Not surprisingly, calibration based on few points (second scenario) failed completely. However, when the same set of points was used together with another camera view in a multi-camera calibration, highly satisfactory results were obtained. In fact, it appears that the multi-camera calibration provides a better fit with the GNSS-obtained trajectories compared with the calibration based on accurately measured points in the first scenario. An explanation might be that the availability of the height data for points in the first scenario allows for an estimation of the correct horizontal plane on which road users can move, even though the actual road surface was not horizontal. The point coordinates obtained from the satellite image lack height data; thus, the estimated zero-plane is not horizontal, and it is more closely adjusted to the actual road surface.
Generally, the assumption that road users are moving on the zero-plane might result in inaccuracies if the studied area is not flat (for example, if one of the intersection legs had a more acute incline compared with the rest of the intersection). This becomes even more probable if a larger area is studied (e.g., covered with several cameras). To compensate, it might be necessary to create a model of the road surface (for example, by interpolating the heights of the measured points); instead of always assuming that road users travel on the zero-plane, the actual height calculated by the surface model could be used.
Conclusions
Carefully choosing calibration points appears highly crucial to the quality of the final calibration model. Ideally, these points should cover evenly the entire camera image, but their locations around the studied area (e.g., zebra markings around an intersection) might still be a reasonable compromise.

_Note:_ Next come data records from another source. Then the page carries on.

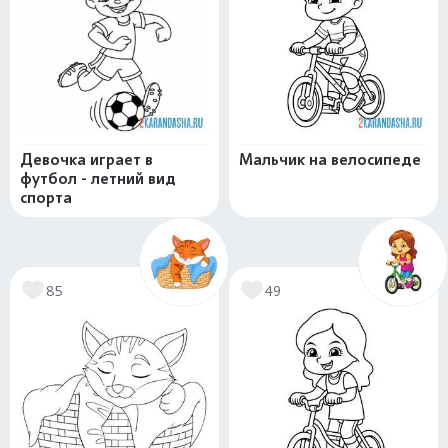
Девочка играет в
Мальчик на велосипеде
футбол - летний вид
спорта
85
49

Camera height affects the accuracy of the measurements, but to a lesser extent than calibration point selection.
Inaccurate world coordinates of the calibration points (e.g., taken from a blurry satellite image) result easily in an inadequate calibration model. Additional visual control of the obtained calibration (e.g., by drawing a grid on the zero-plane) is highly recommended.
The use of several camera views with common points may greatly improve the calibration of each single camera. The additional camera views do not necessarily require another video camera installation, they can simply be taken with a mobile phone or camera, thus minimizing the additional work required.

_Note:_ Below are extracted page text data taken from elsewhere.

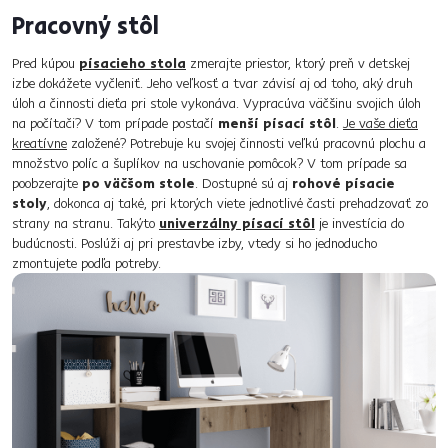
Pracovný stôl
Pred kúpou
písacieho stola
zmerajte priestor, ktorý preň v detskej
izbe dokážete vyčleniť. Jeho veľkosť a tvar závisí aj od toho, aký druh
úloh a činnosti dieťa pri stole vykonáva. Vypracúva väčšinu svojich úloh
na počítači? V tom prípade postačí
menší písací stôl
.
Je vaše dieťa
kreatívne
založené? Potrebuje ku svojej činnosti veľkú pracovnú plochu a
množstvo políc a šuplíkov na uschovanie pomôcok? V tom prípade sa
poobzerajte
po väčšom stole
. Dostupné sú aj
rohové písacie
stoly
, dokonca aj také, pri ktorých viete jednotlivé časti prehadzovať zo
strany na stranu. Takýto
univerzálny písací stôl
je investícia do
budúcnosti. Poslúži aj pri prestavbe izby, vtedy si ho jednoducho
zmontujete podľa potreby.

The introduction of a road surface height model might be an additional step toward improving the accuracy of measurements from videos. This might be particularly important in the case of a large study area in which significant height variations are possible; thus, the assumption that road users move on the zero-plane might be insufficient.
In this study, we have not investigated the temporal aspect of the measurements from videos (for example, the accuracy of speed and acceleration calculated based on the positions measured from a video). This aspect should be addressed in future research.
Footnotes
Acknowledgements
This work has received funding from the European Union’s Horizon 2020 research and innovation program under grant agreement No. 635895. Some data were collected in a project financed by Vinnova, Sweden’s innovation agency.
Author Contributions
The authors confirm contribution to the paper as follows: study conception and design: A.L., M.N.; data collection: A.L.; analysis and interpretation of results: A.L.; draft manuscript preparation: A.L., M.N. All authors reviewed the results and approved the final version of the manuscript.
The Standing Committee on Highway Traffic Monitoring (ABJ35) peer-reviewed this paper (18-01963).
This publication reflects only the authors’ views. The European Commission and Vinnova are not responsible for any use of the information it contains.